- [REQUIRED WORK]: Tally the lines in the items below that contain the word "Turbo", treating uppercase and lowercase as different, and reply with only the number.

- [RECORDS SHOWN]:
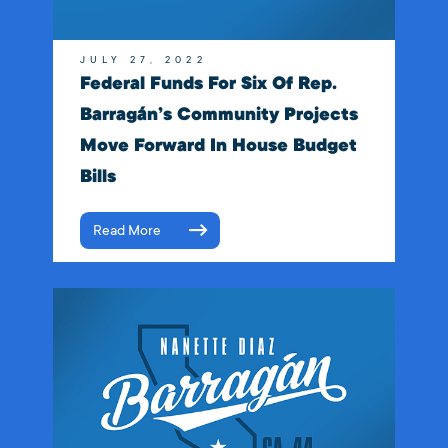
JULY 27, 2022
Federal Funds For Six Of Rep.
Barragán’s Community Projects
Move Forward In House Budget
Bills
Read More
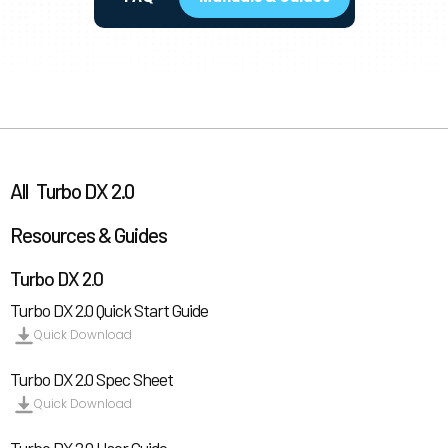
All
Turbo DX 2.0
Resources & Guides
Turbo DX 2.0
Turbo DX 2.0 Quick Start Guide
Quick Download
Turbo DX 2.0 Spec Sheet
Quick Download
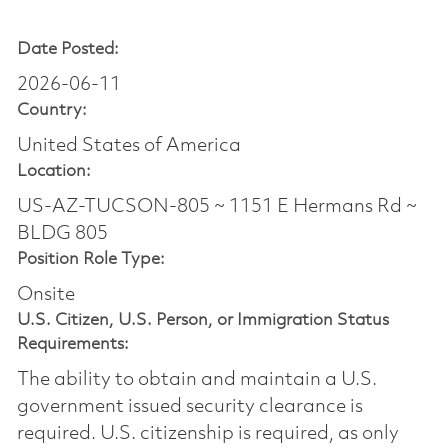
Date Posted:
2026-06-11
Country:
United States of America
Location:
US-AZ-TUCSON-805 ~ 1151 E Hermans Rd ~
BLDG 805
Position Role Type:
Onsite
U.S. Citizen, U.S. Person, or Immigration Status
Requirements:
The ability to obtain and maintain a U.S.
government issued security clearance is
required.​ U.S. citizenship is required, as only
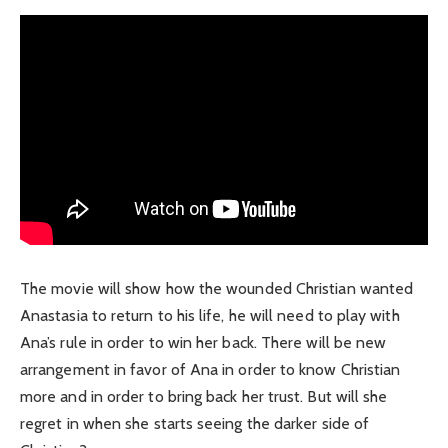
The movie will show how the wounded Christian wanted
Anastasia to return to his life, he will need to play with
Ana’s rule in order to win her back. There will be new
arrangement in favor of Ana in order to know Christian
more and in order to bring back her trust. But will she
regret in when she starts seeing the darker side of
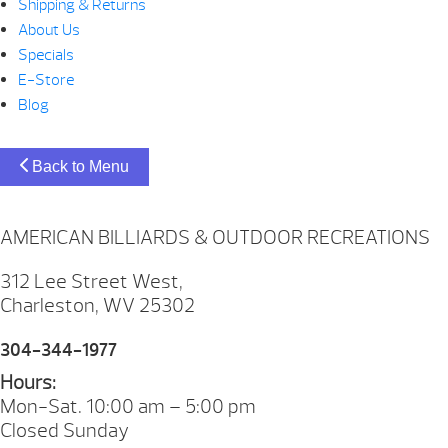
Shipping & Returns
About Us
Specials
E-Store
Blog
Back to Menu
AMERICAN BILLIARDS & OUTDOOR RECREATIONS
312 Lee Street West,
Charleston, WV 25302
304-344-1977
Hours:
Mon-Sat. 10:00 am – 5:00 pm
Closed Sunday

- [EXPECTED ANSWER]: 4